IV – Survol de l’enfer selon Bosch – Fragment 2
Faure ne lui fit pas remarquer qu’il confondait le roman de Conrad et le film des temps sombres qui s’en était inspiré. Il écouta le reste de la tirade de Jouvet d’une oreille distraite. Chaque champ d’opération était porteur d’anecdotes semblables. On finissait par se blinder contre le luxe d’exactions perpétrées par le genre humain.
— Mon film de guerre préféré, c’est La Ligne Rouge, même si je ne suis pas très rousseauiste.
— Hm… franchement édulcoré par rapport au roman originel, si tu veux mon avis.
— Je ne veux pas de ton avis, c’est mon film préféré et je ne supporte pas qu’on en dise du mal. Histoire d’argumenter, je dirai simplement qu’il n’est pas du tout édulcoré, mais qu’il s’agit d’un parti pris d’adaptation… Bon, tu peux me dire ce qu’on fout dans ce pays ?
— Je me suis déjà exprimé sur le sujet.
— Cela n’explique pas tout.

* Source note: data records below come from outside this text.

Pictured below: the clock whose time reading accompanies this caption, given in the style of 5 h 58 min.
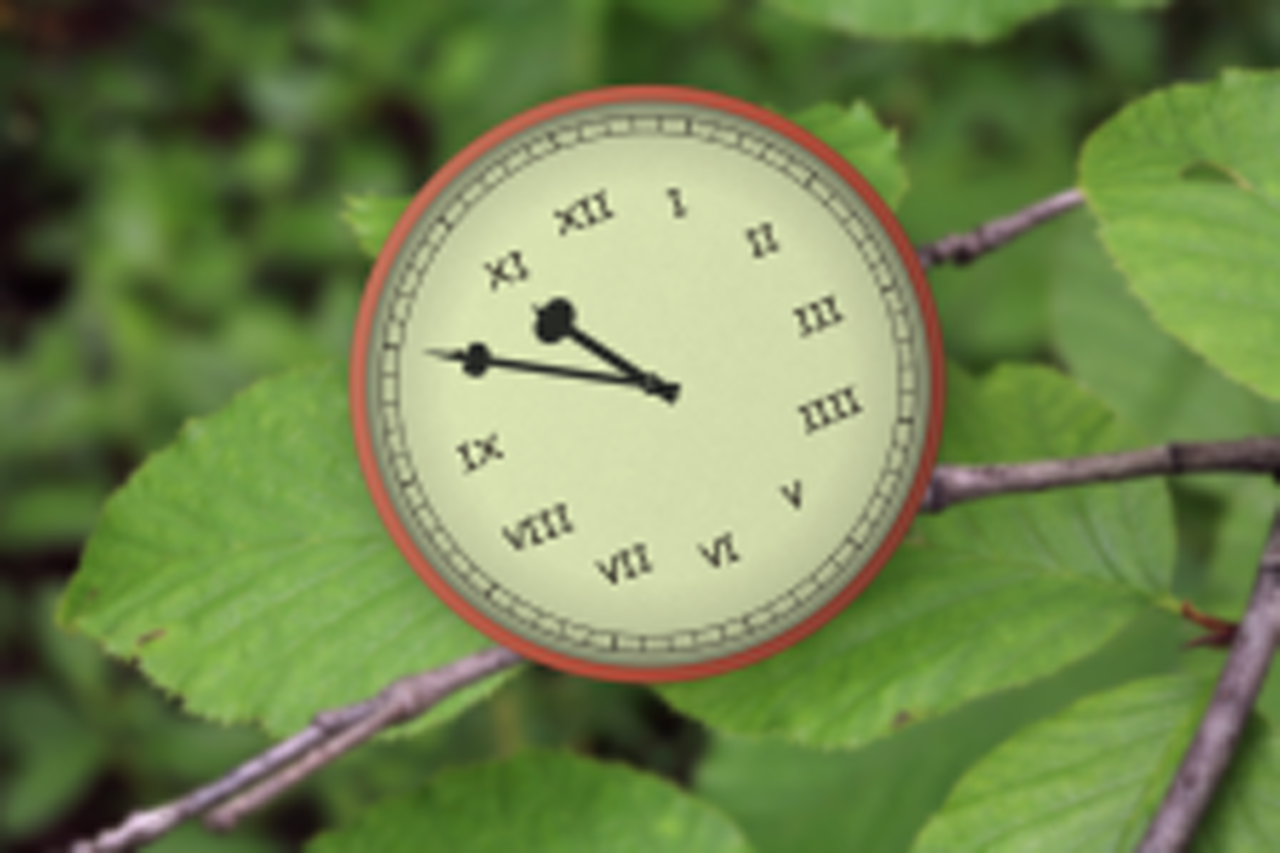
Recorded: 10 h 50 min
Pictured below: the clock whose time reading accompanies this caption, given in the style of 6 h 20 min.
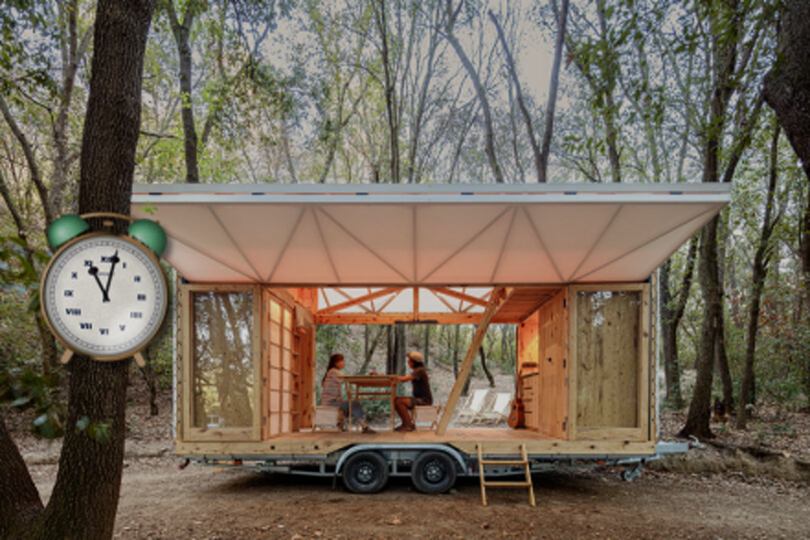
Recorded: 11 h 02 min
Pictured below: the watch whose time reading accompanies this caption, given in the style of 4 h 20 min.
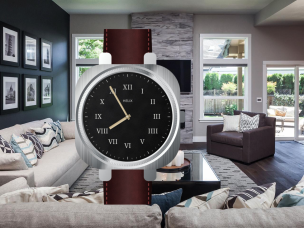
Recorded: 7 h 55 min
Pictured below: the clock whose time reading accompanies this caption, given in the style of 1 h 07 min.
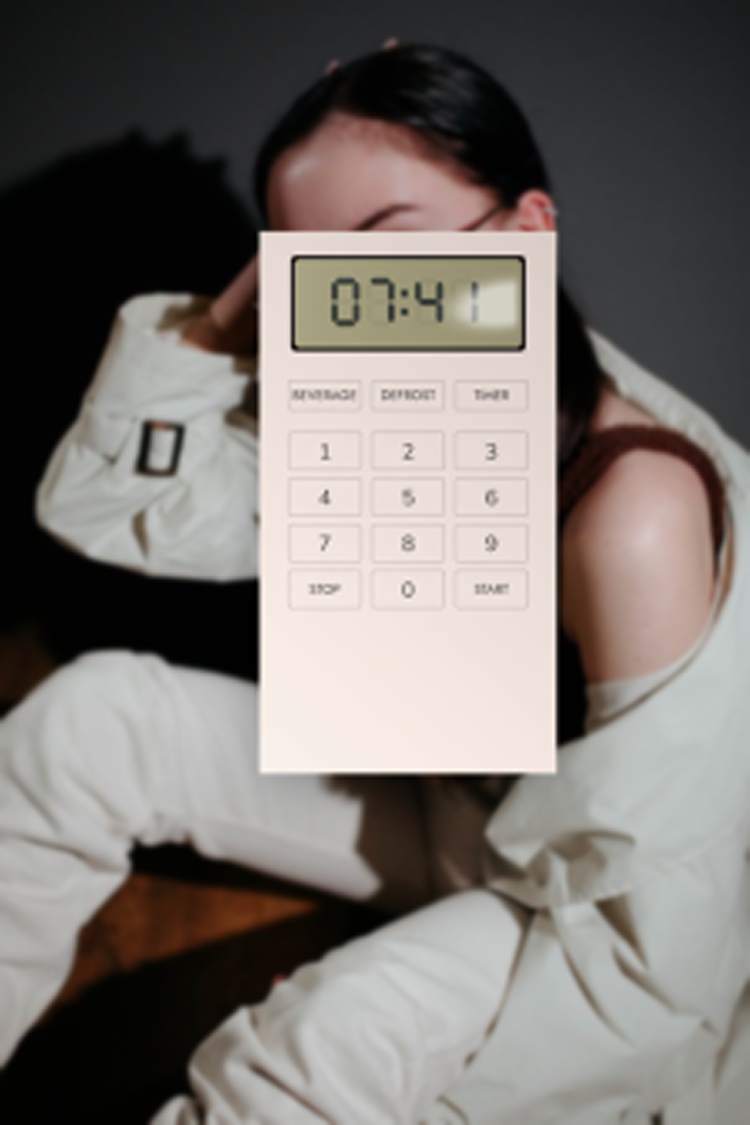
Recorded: 7 h 41 min
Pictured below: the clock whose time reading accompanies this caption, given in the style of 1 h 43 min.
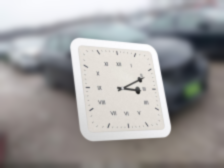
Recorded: 3 h 11 min
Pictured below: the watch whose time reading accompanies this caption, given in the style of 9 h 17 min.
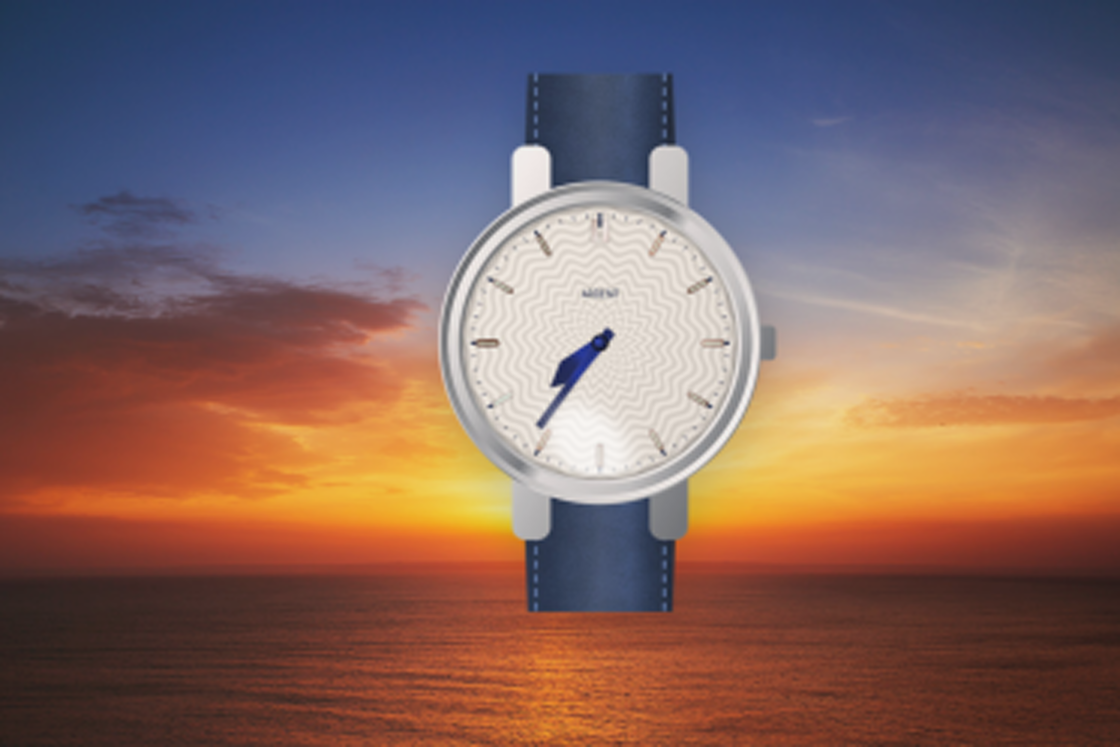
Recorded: 7 h 36 min
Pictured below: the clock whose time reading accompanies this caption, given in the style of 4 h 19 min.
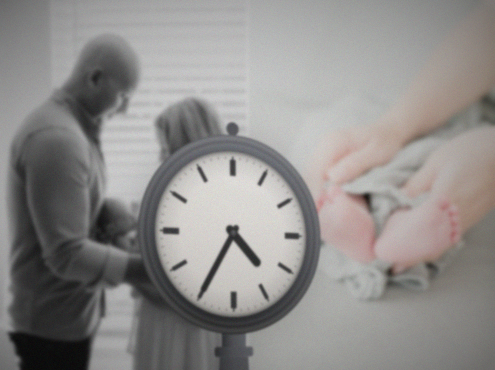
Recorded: 4 h 35 min
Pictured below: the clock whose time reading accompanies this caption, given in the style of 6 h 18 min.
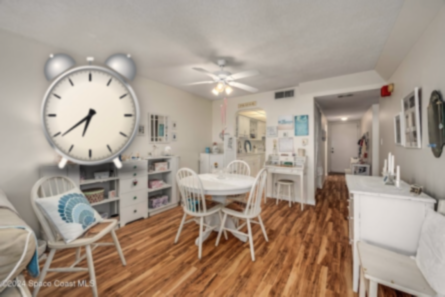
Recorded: 6 h 39 min
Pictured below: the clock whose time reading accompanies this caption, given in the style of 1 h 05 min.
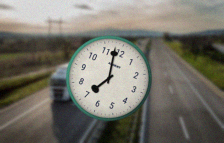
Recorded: 6 h 58 min
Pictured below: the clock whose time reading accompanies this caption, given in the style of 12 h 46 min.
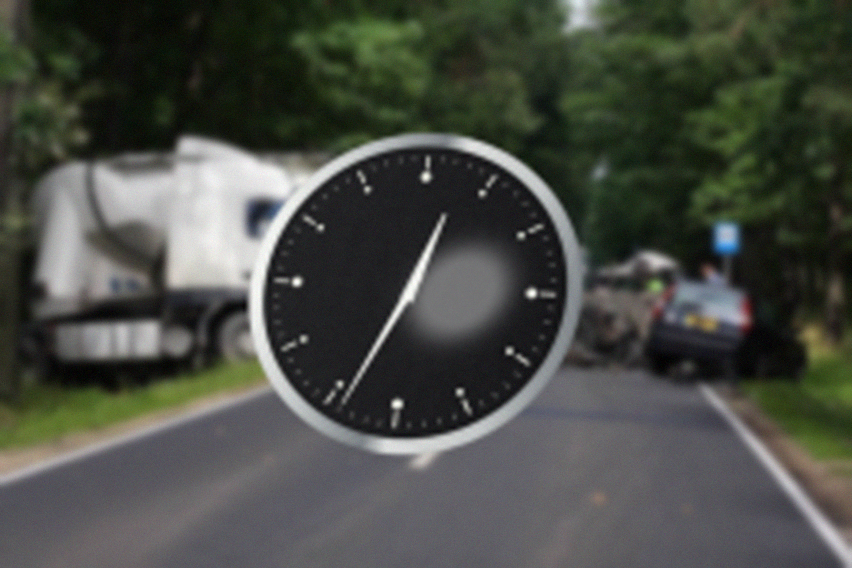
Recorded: 12 h 34 min
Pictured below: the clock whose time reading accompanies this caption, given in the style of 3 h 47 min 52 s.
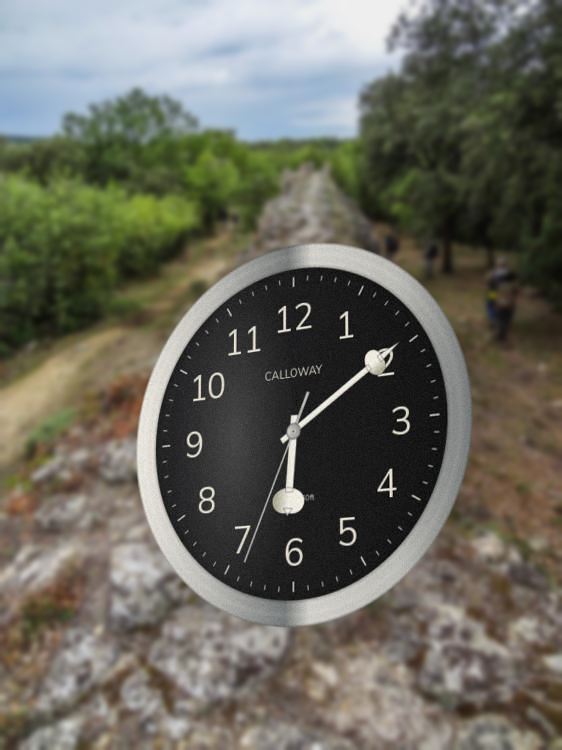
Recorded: 6 h 09 min 34 s
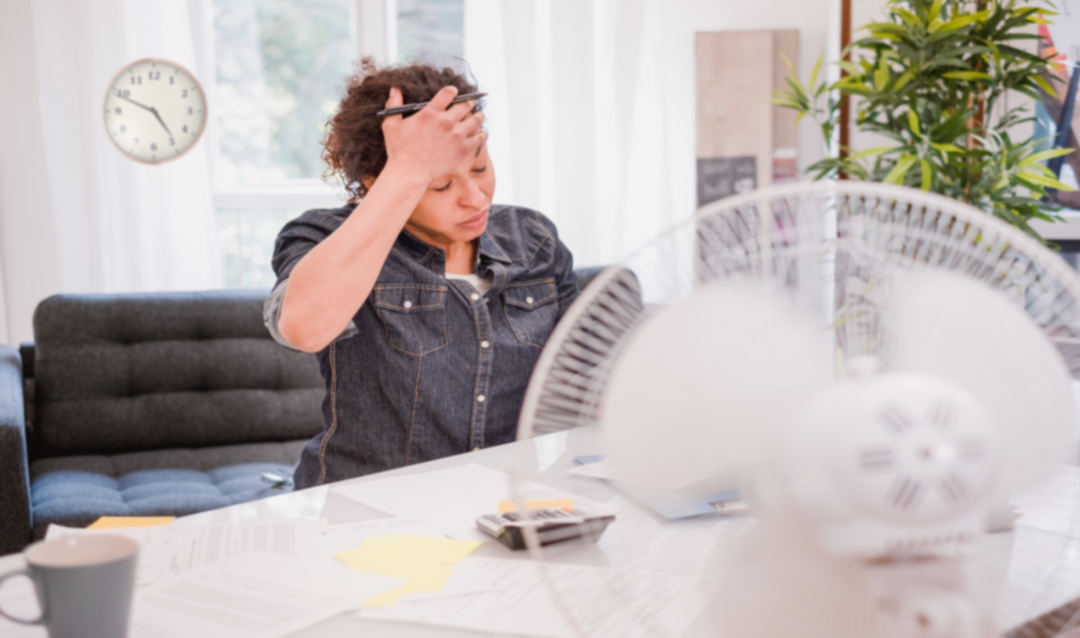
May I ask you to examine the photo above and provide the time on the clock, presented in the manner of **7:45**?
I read **4:49**
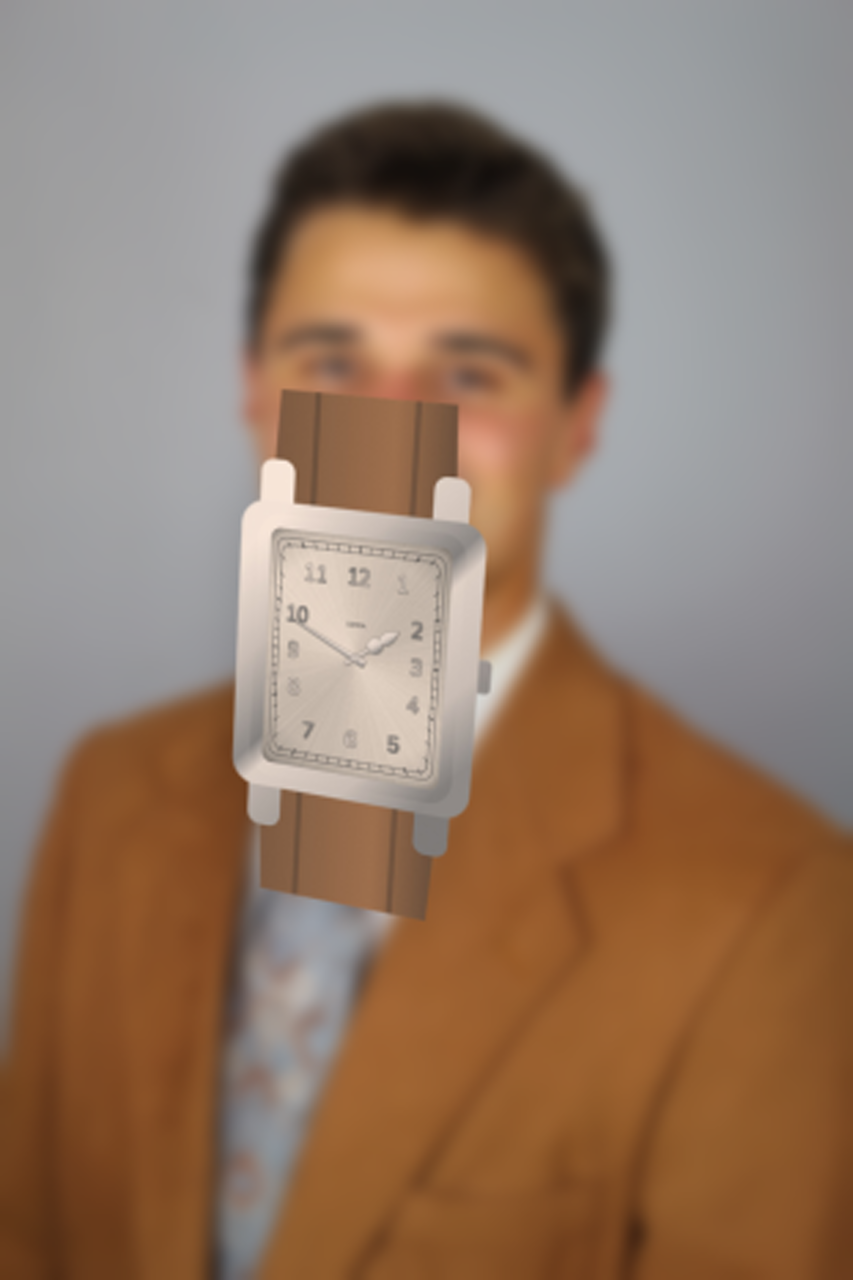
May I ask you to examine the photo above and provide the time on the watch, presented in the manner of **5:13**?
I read **1:49**
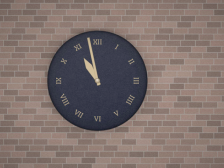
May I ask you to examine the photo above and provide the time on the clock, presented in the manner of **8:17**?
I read **10:58**
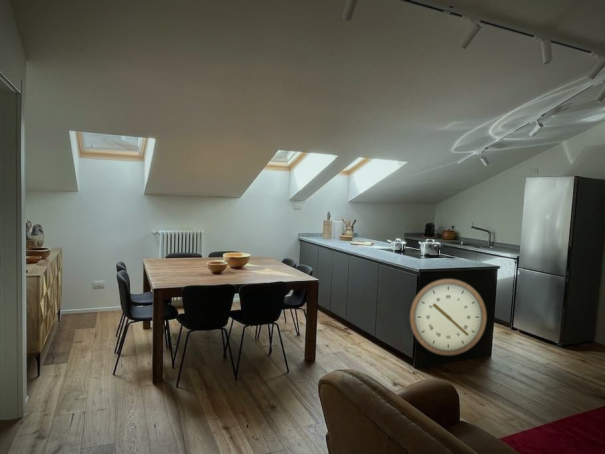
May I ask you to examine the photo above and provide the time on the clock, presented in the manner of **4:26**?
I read **10:22**
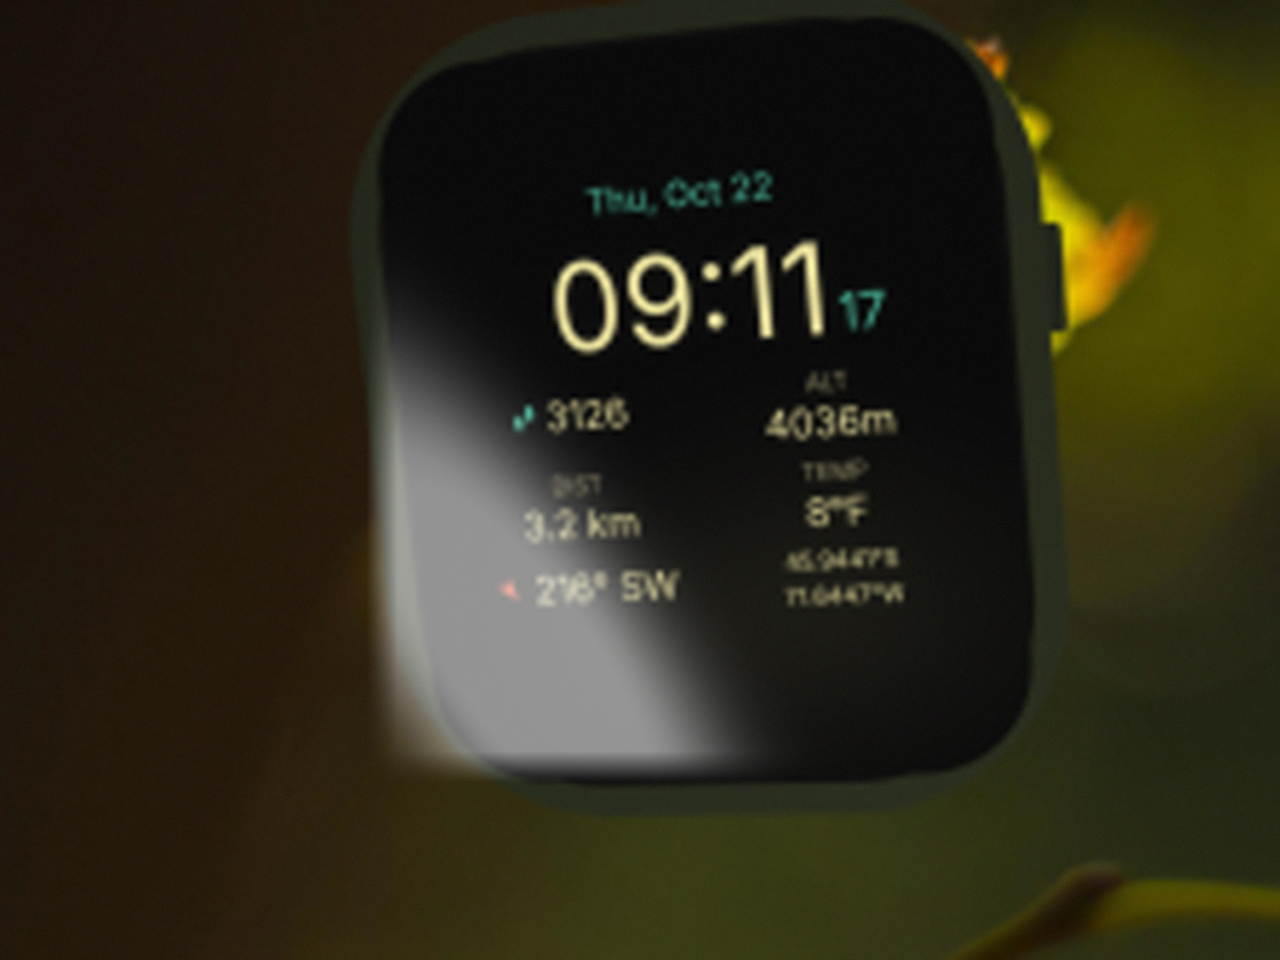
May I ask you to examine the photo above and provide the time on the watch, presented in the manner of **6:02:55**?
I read **9:11:17**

Il n’y a pas une seule chose qui puisse nous intéresser depuis que nous n’avons plus besoin de minerais et d’énergies fossiles.
— « Les desseins de Sa Sainteté sont impénétrables. » C’est de toi, non ?
Une légère secousse leur apprit que le Cestino venait de se poser. Alors que tous se levaient pour se préparer à débarquer, une annonce retentit.
— Mesdames et Messieurs, c’est votre pilote qui vous parle. Je vous annonce que nous allons devoir patienter pour régulation jusqu’au petit matin. La tour de contrôle m’annonce une forte probabilité de présence de mines bondissantes sur le tarmac, heureuse gratification des populations autochtones. Nous avons déjà disposé les champs de force pour votre plus grand confort et vous suggérons de casser une petite graine, si tant est que vous ayez emmené votre panier repas, le service à bord n’étant pas assuré. Merci de votre compréhension et bienvenue au Rwanda.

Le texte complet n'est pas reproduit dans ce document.